_DATASET RECORDS_
..........
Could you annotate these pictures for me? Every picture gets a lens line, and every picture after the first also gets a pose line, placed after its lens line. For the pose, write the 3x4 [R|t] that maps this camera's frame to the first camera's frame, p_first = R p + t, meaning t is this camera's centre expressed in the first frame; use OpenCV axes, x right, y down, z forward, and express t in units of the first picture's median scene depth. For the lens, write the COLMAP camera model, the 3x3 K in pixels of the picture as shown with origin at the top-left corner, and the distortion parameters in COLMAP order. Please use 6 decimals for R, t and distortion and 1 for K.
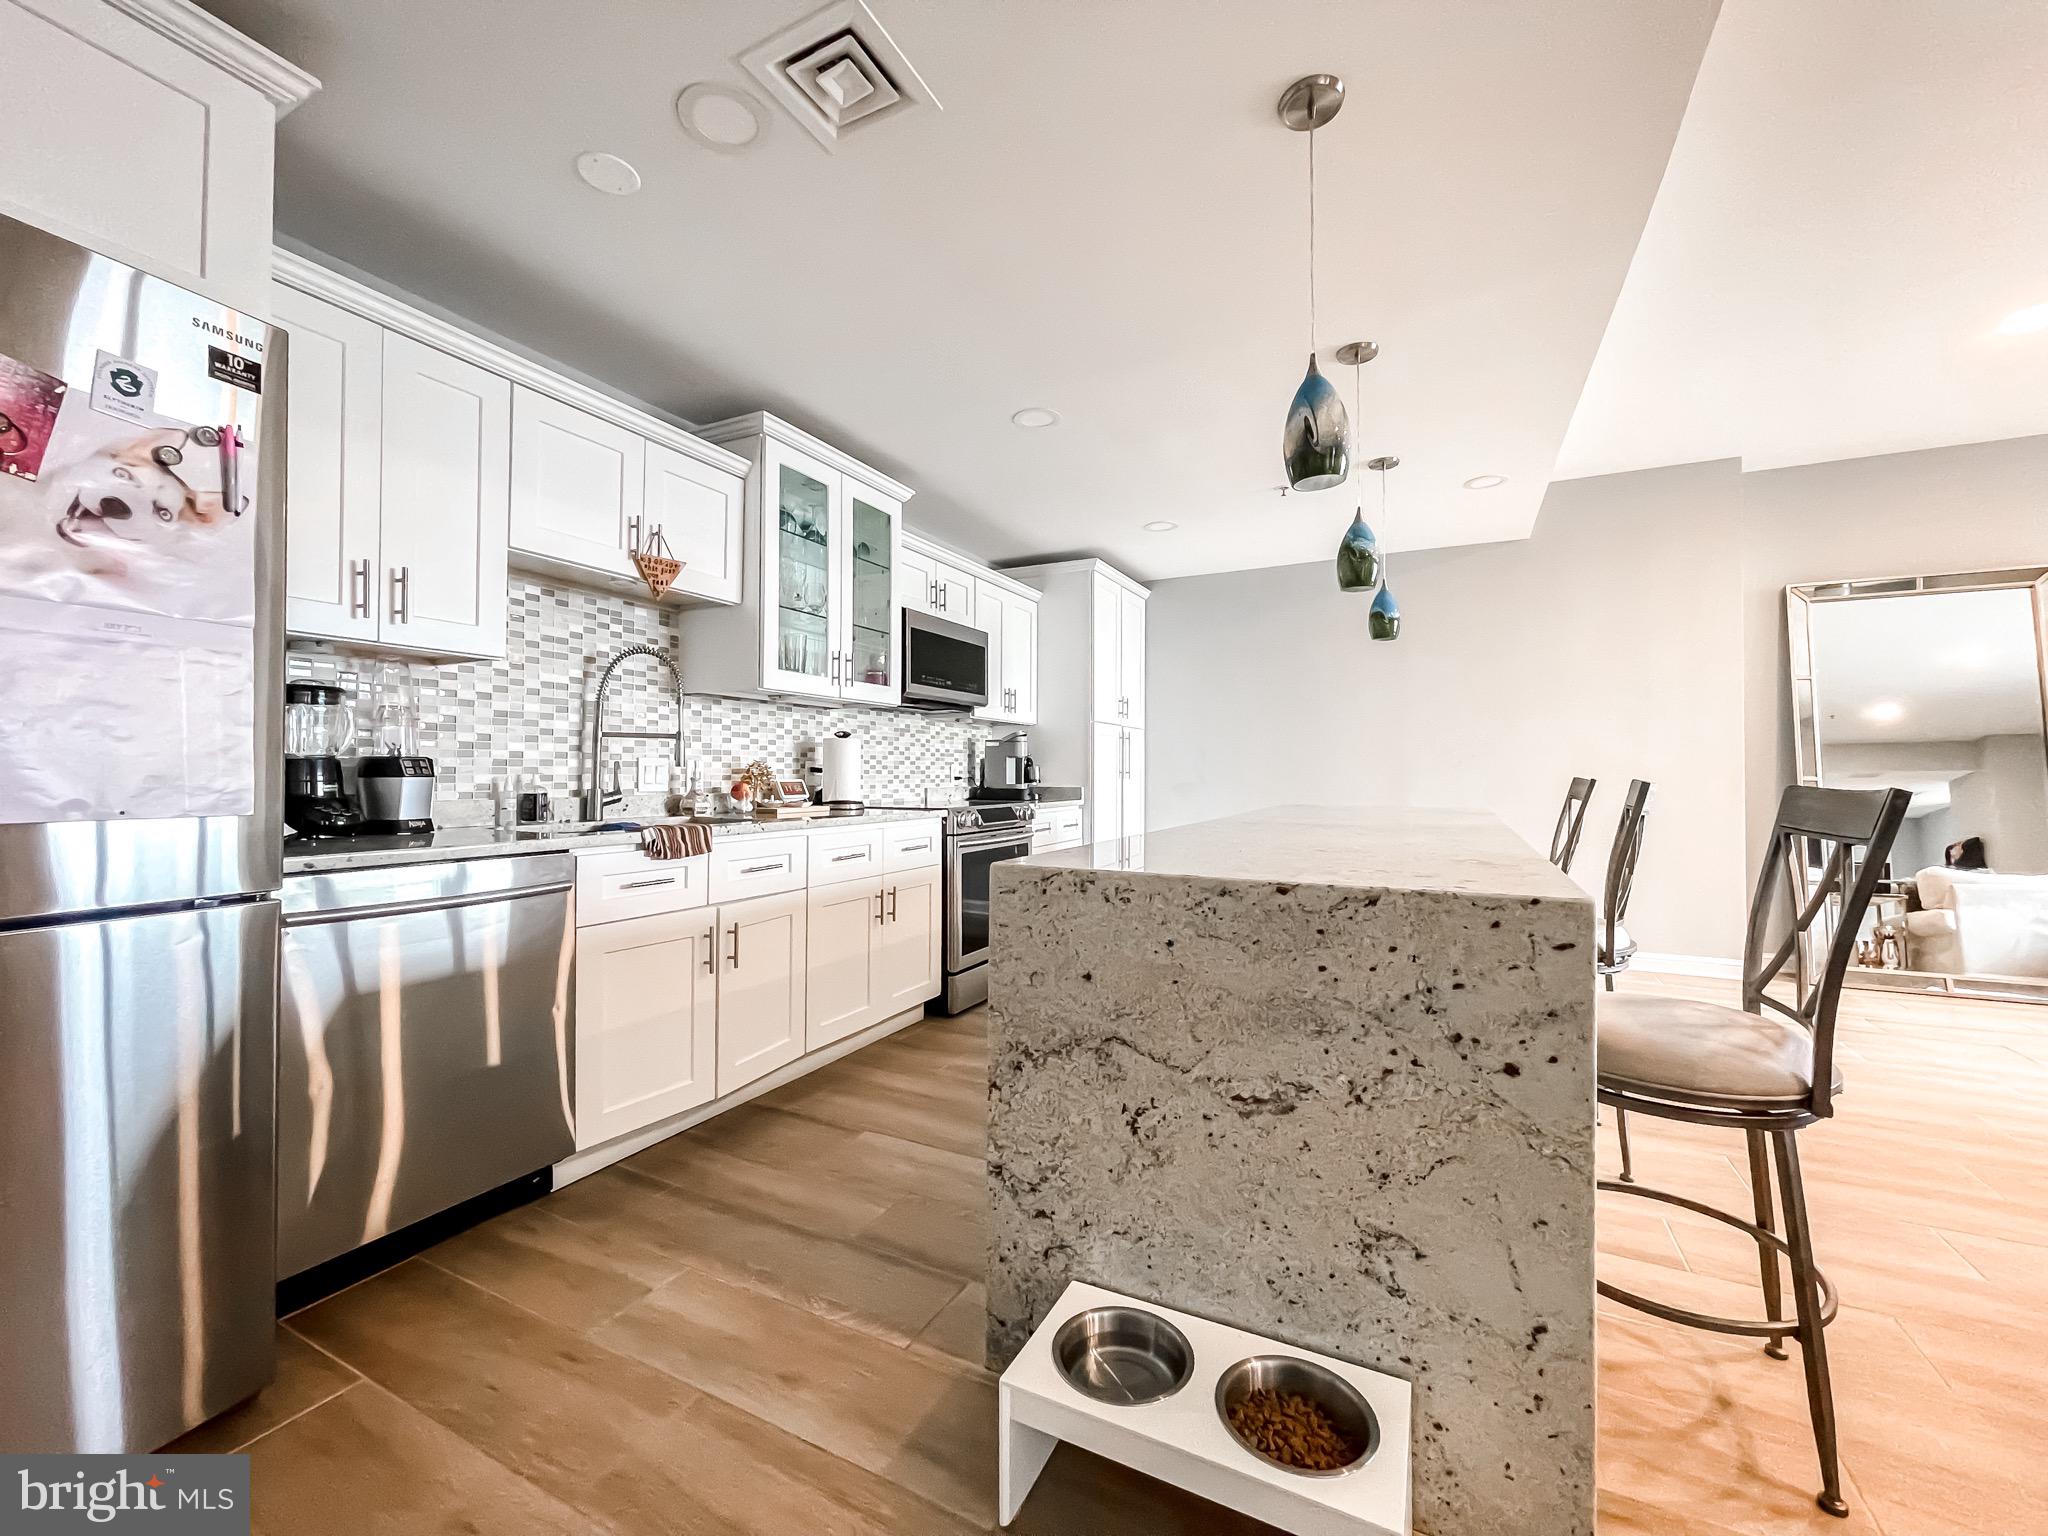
lens RADIAL K [[827.6, 0, 1024.8], [0, 827.6, 762.6], [0, 0, 1]] dist [-0.002598, 0.001003]
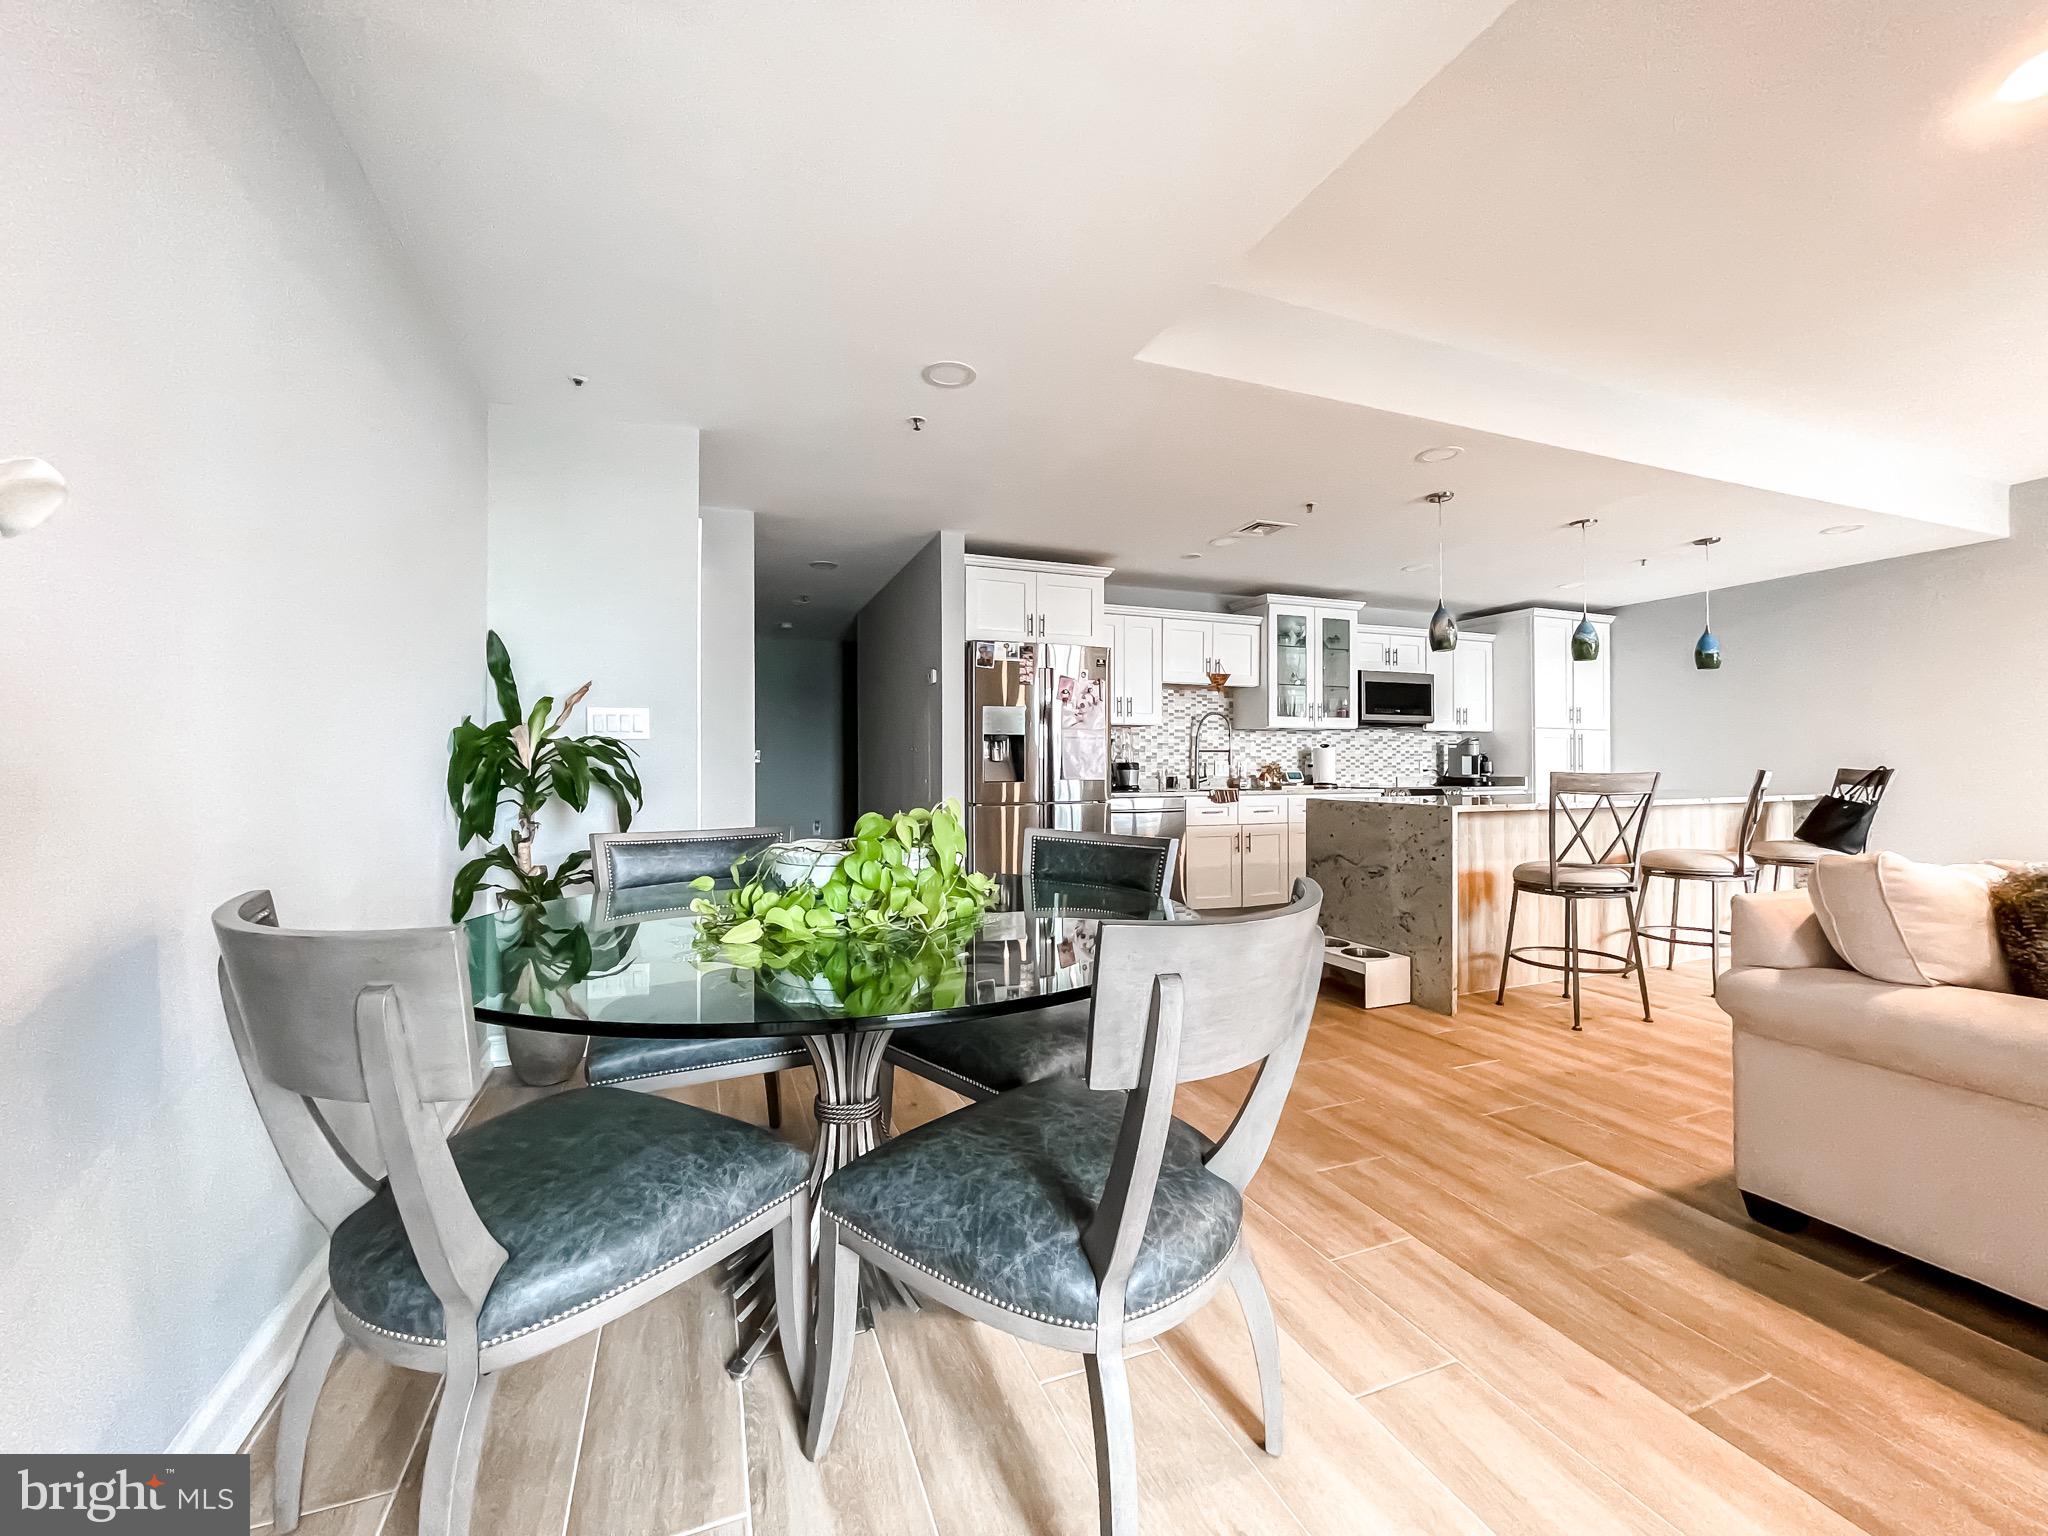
lens RADIAL K [[827.6, 0, 1022.1], [0, 827.6, 765.2], [0, 0, 1]] dist [-0.002598, 0.001003]
pose [[0.750532, -0.006136, -0.660805, 0.601681], [0.013423, 0.999892, 0.005961, -0.014409], [0.660698, -0.013344, 0.750534, -0.985473]]
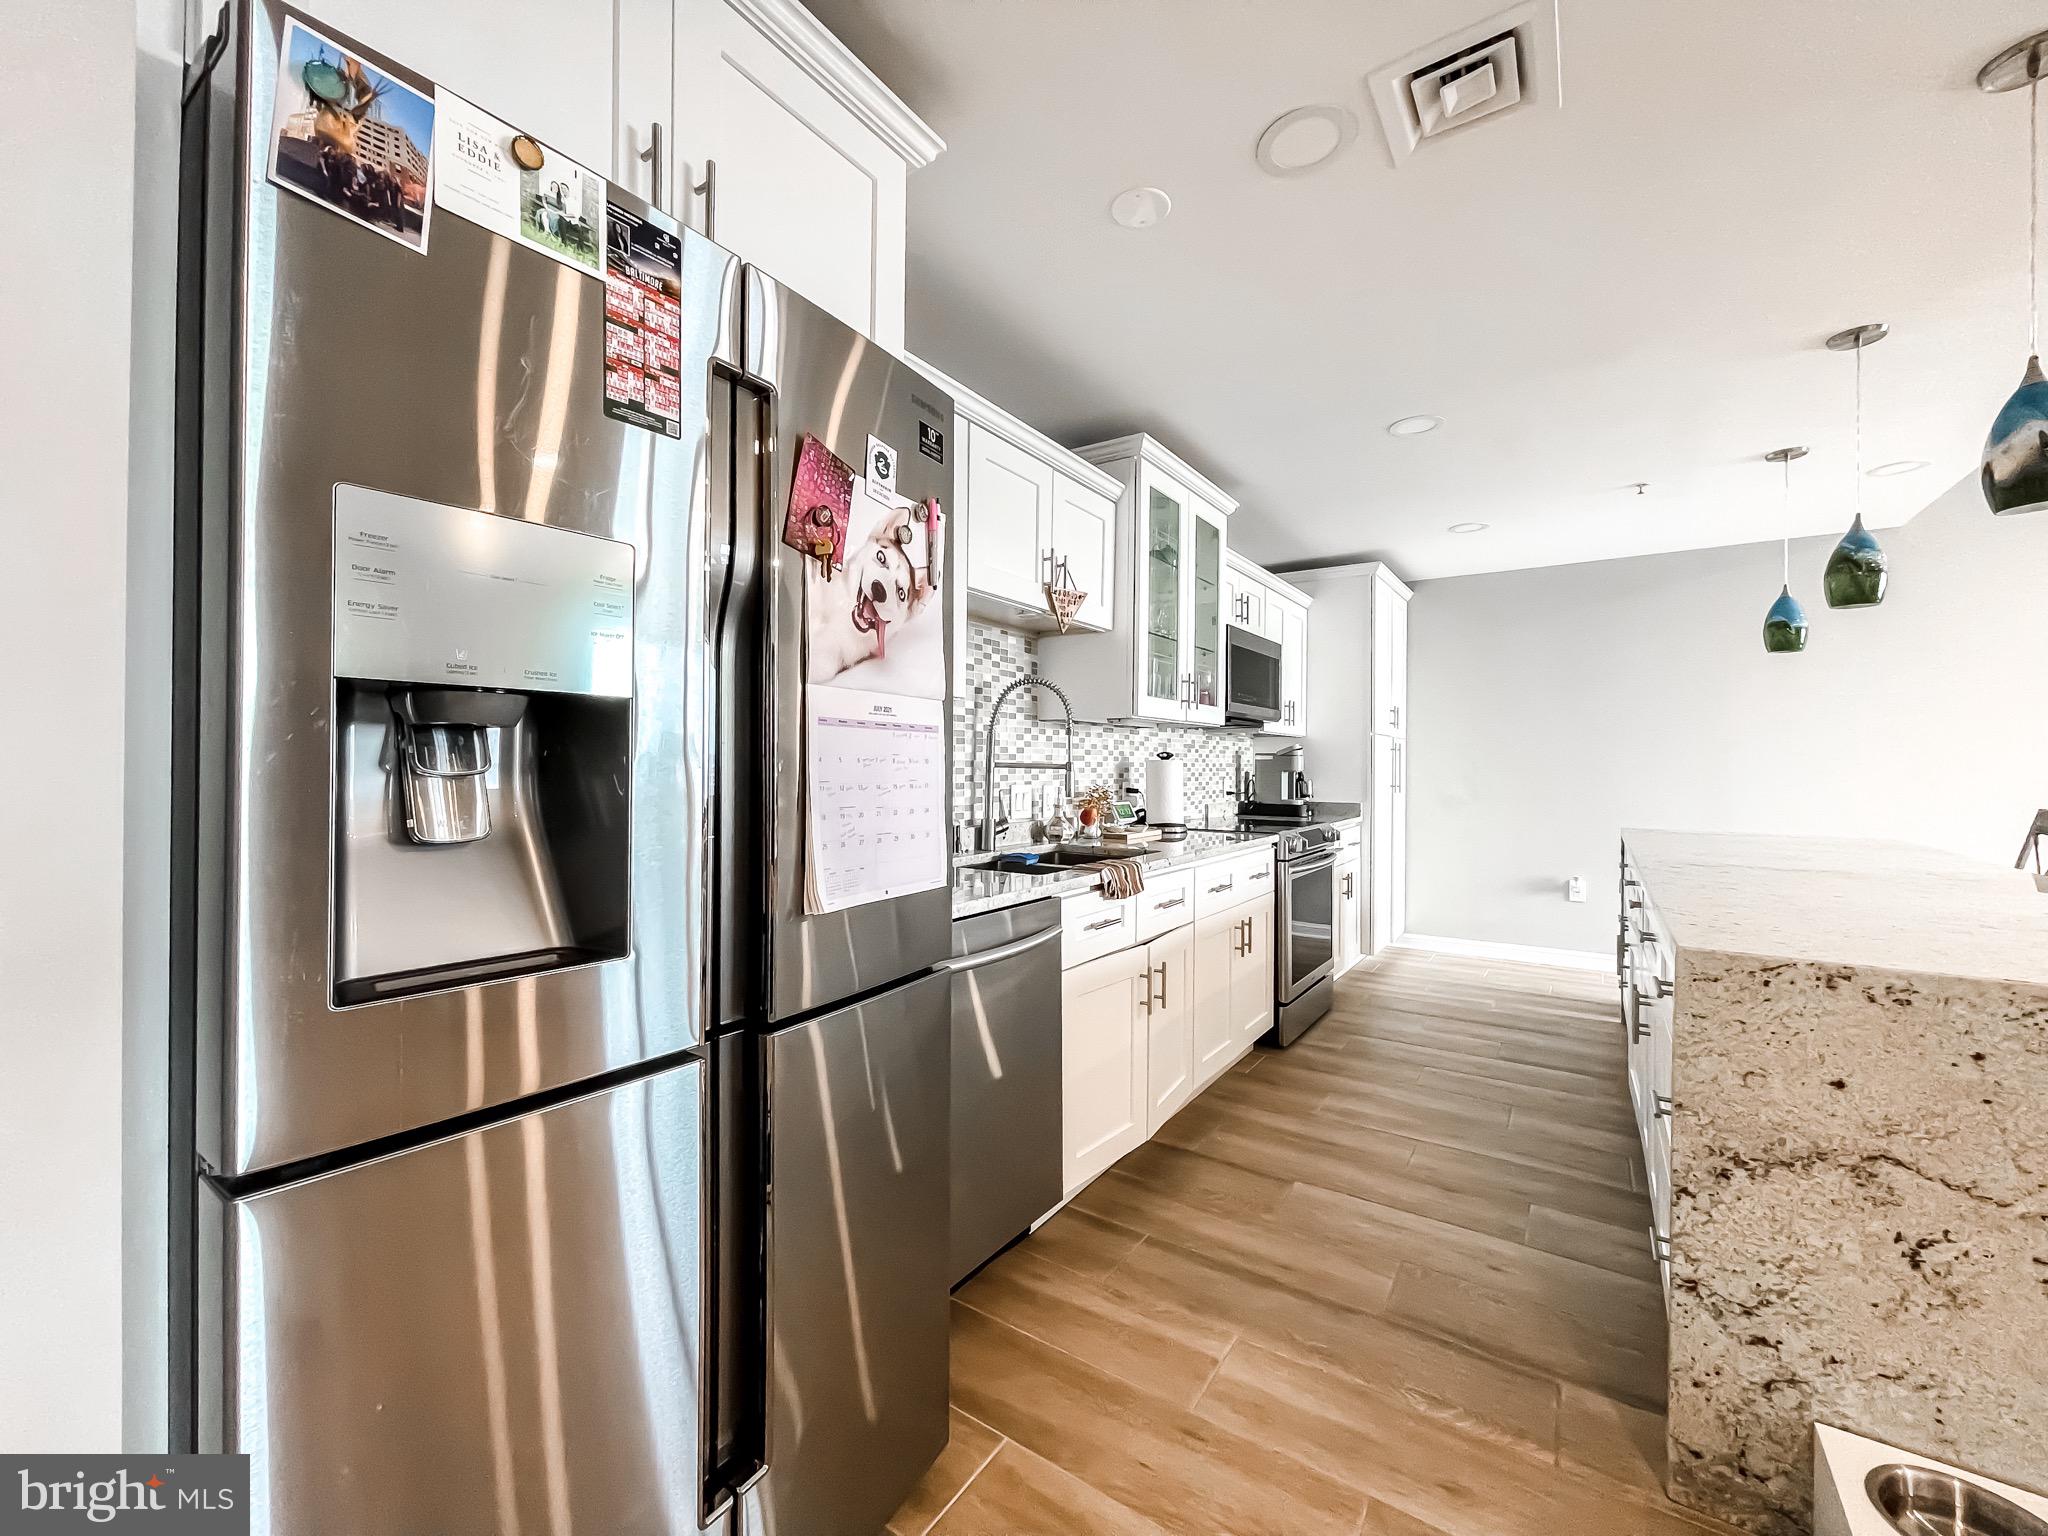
lens RADIAL K [[827.6, 0, 1024.2], [0, 827.6, 763.2], [0, 0, 1]] dist [-0.002598, 0.001003]
pose [[0.991547, 0.003201, -0.129712, -0.333148], [-0.001776, 0.999937, 0.011097, -0.045752], [0.129739, -0.010773, 0.991490, 0.006970]]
..........
_ACTIVITY_
Reproduce every line of the material above word for word, leaving out the pictures.

_FINISHED EXERCISE_
Could you annotate these pictures for me? Every picture gets a lens line, and every picture after the first also gets a pose line, placed after its lens line. For the pose, write the 3x4 [R|t] that maps this camera's frame to the first camera's frame, p_first = R p + t, meaning t is this camera's centre expressed in the first frame; use OpenCV axes, x right, y down, z forward, and express t in units of the first picture's median scene depth. For the lens, write the COLMAP camera model, the 3x3 K in pixels of the picture as shown with origin at the top-left corner, and the distortion parameters in COLMAP order. Please use 6 decimals for R, t and distortion and 1 for K.
lens RADIAL K [[827.6, 0, 1024.8], [0, 827.6, 762.6], [0, 0, 1]] dist [-0.002598, 0.001003]
lens RADIAL K [[827.6, 0, 1022.1], [0, 827.6, 765.2], [0, 0, 1]] dist [-0.002598, 0.001003]
pose [[0.750532, -0.006136, -0.660805, 0.601681], [0.013423, 0.999892, 0.005961, -0.014409], [0.660698, -0.013344, 0.750534, -0.985473]]
lens RADIAL K [[827.6, 0, 1024.2], [0, 827.6, 763.2], [0, 0, 1]] dist [-0.002598, 0.001003]
pose [[0.991547, 0.003201, -0.129712, -0.333148], [-0.001776, 0.999937, 0.011097, -0.045752], [0.129739, -0.010773, 0.991490, 0.006970]]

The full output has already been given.